Though using 3 long sub-boluses rather than 7 shorter sub-boluses sampled the inflow curve more sparsely, the SNR gain led to improved overall accuracy in the presence of noise, which is often the case in practice. Given an equal amount of imaging time, it is noted that the use of fewer encoding steps with a smaller number of sub-boluses enables more repetitions that can be employed to improve SNR further.
In summary, contrary to previously hypothesized, T1-adjusted weighting in Hadamard-encoding is less robust to noise and more likely to underestimate TD and CBF, compared to linear weighting with the same total labeling time.
1. Teeuwisse, W. M., et al. (2014). "Time-encoded pseudocontinuous arterial spin labeling: basic properties and timing strategies for human applications." Magnetic Resonance in Medicine 72(6): 1712-1722.
2. Woods, J. G., et al. (2016). A Theoretical Comparison of Multi-Delay Arterial Spin Labeling Methods. Proc ISMRM 2016; 2882.
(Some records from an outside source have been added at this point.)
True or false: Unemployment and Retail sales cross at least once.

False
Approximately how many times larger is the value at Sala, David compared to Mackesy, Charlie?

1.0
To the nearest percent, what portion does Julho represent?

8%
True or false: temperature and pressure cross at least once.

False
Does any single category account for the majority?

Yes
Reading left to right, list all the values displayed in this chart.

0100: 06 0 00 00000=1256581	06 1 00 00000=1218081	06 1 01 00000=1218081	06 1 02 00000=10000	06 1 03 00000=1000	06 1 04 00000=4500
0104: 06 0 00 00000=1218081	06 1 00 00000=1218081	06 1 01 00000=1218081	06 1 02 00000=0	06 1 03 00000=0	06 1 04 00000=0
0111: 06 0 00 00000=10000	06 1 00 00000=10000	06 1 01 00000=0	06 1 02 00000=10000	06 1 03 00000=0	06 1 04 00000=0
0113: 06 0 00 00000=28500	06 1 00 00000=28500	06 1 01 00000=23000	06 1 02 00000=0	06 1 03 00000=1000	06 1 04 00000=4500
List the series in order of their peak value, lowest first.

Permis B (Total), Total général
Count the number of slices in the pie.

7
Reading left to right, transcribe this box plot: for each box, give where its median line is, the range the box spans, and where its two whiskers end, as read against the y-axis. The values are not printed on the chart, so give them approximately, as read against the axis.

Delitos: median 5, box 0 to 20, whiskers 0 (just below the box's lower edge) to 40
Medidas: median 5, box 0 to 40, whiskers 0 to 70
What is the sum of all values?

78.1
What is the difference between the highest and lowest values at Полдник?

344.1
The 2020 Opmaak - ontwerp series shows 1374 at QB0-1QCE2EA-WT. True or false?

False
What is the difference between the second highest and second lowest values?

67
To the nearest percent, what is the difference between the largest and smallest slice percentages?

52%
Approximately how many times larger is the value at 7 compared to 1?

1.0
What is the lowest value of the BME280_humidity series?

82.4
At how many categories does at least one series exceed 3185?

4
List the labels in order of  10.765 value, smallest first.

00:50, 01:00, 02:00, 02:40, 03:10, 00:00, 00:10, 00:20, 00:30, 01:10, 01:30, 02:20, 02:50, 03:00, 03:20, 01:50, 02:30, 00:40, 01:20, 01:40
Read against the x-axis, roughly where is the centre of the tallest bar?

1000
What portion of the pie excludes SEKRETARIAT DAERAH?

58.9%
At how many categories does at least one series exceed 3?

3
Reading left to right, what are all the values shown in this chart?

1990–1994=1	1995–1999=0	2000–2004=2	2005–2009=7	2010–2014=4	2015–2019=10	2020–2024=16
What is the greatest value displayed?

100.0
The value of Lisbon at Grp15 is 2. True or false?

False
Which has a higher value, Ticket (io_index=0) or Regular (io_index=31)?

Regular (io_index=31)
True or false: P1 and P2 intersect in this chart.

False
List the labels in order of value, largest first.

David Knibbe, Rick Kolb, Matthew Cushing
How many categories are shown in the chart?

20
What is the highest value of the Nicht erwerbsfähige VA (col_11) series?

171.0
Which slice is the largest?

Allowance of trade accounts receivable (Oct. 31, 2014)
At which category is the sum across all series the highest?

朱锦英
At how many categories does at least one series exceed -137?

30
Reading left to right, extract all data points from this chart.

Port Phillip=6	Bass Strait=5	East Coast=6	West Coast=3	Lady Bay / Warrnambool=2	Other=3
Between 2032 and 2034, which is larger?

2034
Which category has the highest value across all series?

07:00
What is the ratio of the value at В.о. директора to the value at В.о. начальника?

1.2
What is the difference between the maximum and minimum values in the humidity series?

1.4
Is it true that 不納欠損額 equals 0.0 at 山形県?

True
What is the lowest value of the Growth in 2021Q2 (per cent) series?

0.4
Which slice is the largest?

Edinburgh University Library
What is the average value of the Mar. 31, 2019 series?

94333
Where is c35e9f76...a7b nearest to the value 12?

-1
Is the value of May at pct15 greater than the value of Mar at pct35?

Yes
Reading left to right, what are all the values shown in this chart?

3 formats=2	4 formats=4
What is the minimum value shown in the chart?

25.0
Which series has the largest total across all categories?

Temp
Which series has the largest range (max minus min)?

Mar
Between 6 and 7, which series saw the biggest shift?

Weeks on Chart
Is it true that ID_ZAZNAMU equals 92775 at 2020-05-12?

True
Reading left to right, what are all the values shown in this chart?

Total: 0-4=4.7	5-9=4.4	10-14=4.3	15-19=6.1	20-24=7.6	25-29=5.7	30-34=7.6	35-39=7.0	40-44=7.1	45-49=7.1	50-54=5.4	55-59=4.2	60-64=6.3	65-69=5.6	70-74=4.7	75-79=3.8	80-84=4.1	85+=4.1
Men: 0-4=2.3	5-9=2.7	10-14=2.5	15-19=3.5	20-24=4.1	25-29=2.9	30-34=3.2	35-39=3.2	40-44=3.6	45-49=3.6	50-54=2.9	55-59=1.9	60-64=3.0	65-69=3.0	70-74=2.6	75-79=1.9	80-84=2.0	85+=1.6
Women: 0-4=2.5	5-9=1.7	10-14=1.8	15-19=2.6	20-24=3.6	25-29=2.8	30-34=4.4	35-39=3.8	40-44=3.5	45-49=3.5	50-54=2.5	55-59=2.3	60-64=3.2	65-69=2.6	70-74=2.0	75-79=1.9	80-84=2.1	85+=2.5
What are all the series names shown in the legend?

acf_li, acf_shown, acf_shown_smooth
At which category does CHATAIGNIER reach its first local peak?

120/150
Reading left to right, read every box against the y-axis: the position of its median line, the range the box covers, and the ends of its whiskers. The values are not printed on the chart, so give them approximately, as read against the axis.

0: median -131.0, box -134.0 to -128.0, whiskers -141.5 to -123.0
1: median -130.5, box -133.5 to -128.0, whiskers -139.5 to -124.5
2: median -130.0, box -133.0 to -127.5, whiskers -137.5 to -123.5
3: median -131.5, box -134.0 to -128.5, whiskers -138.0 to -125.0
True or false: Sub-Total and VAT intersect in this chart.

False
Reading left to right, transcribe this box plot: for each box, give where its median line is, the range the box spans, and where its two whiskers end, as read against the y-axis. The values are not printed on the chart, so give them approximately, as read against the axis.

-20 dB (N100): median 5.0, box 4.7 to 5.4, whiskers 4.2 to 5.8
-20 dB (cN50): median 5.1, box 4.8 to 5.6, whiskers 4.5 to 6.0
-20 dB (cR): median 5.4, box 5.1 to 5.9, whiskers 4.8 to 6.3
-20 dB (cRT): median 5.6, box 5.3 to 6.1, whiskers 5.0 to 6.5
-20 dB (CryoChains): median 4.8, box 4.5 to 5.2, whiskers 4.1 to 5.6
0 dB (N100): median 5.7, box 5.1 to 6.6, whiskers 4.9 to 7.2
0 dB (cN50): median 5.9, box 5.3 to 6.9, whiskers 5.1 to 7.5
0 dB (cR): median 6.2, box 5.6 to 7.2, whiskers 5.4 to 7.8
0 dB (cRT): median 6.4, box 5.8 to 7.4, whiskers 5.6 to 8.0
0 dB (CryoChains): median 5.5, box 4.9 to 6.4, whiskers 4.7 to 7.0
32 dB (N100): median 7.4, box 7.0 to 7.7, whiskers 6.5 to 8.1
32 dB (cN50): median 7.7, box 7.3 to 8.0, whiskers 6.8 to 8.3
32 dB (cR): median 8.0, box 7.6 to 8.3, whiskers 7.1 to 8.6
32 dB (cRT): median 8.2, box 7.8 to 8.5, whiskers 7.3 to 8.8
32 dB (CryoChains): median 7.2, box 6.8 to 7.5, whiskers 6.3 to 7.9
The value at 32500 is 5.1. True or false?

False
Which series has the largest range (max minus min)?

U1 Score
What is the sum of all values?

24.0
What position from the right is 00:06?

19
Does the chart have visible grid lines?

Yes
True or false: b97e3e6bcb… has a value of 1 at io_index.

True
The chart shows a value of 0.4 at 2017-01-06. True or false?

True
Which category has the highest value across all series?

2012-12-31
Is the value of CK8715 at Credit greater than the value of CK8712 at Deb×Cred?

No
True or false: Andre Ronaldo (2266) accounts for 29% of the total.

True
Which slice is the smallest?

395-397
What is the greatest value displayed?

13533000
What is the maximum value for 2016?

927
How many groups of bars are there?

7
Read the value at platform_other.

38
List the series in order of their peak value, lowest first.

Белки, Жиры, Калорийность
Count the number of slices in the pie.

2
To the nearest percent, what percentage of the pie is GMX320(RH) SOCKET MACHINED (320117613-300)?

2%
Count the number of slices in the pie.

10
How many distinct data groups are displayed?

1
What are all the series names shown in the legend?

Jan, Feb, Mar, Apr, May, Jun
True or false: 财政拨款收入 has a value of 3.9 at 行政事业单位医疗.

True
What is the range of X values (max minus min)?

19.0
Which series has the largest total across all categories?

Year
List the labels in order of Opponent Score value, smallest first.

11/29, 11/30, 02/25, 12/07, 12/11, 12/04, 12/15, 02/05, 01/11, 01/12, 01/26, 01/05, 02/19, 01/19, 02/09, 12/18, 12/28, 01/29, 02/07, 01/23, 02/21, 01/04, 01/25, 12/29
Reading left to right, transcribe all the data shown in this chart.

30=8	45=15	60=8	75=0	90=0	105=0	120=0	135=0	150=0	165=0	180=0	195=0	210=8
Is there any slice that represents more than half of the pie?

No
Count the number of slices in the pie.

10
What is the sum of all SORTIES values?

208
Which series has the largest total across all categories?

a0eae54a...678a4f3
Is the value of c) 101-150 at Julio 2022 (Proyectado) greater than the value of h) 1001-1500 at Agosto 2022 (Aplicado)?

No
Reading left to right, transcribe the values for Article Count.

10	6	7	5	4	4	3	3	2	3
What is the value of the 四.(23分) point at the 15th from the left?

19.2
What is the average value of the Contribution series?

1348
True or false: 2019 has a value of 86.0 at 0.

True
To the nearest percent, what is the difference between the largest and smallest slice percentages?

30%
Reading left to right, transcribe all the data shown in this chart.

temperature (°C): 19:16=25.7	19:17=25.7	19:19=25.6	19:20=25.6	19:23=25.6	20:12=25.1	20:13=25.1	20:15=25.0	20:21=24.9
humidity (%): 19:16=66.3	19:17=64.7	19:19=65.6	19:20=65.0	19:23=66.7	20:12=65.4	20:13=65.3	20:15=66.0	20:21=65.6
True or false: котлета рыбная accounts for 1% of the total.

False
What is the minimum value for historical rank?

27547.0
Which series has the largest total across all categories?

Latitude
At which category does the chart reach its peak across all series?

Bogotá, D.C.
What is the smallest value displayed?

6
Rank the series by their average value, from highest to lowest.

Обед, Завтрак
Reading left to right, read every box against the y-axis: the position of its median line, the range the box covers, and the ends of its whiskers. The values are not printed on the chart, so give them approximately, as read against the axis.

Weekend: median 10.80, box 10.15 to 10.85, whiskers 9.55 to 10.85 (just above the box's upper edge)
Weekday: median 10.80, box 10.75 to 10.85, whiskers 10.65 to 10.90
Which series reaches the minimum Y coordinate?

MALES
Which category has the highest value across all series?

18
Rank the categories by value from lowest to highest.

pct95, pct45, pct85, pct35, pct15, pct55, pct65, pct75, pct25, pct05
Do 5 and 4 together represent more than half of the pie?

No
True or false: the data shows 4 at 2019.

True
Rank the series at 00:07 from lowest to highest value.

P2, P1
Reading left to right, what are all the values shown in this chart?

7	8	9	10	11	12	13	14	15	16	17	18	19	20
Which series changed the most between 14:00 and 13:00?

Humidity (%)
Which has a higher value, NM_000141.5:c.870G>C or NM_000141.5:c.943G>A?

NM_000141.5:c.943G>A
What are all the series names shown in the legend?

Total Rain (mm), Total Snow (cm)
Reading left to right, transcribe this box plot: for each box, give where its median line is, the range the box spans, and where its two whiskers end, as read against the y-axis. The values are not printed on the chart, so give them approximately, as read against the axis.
3. Günther, M. (2007). Highly Efficient Accelerated Acquisition of Perfusion Inflow Series by Cycled Arterial Spin Labeling. Proc ISMRM 2007; 380.
4. Dai, W., et al. (2013). "Volumetric measurement of perfusion and arterial transit delay using hadamard encoded continuous arterial spin labeling." Magnetic Resonance in Medicine 69(4): 1014-1022.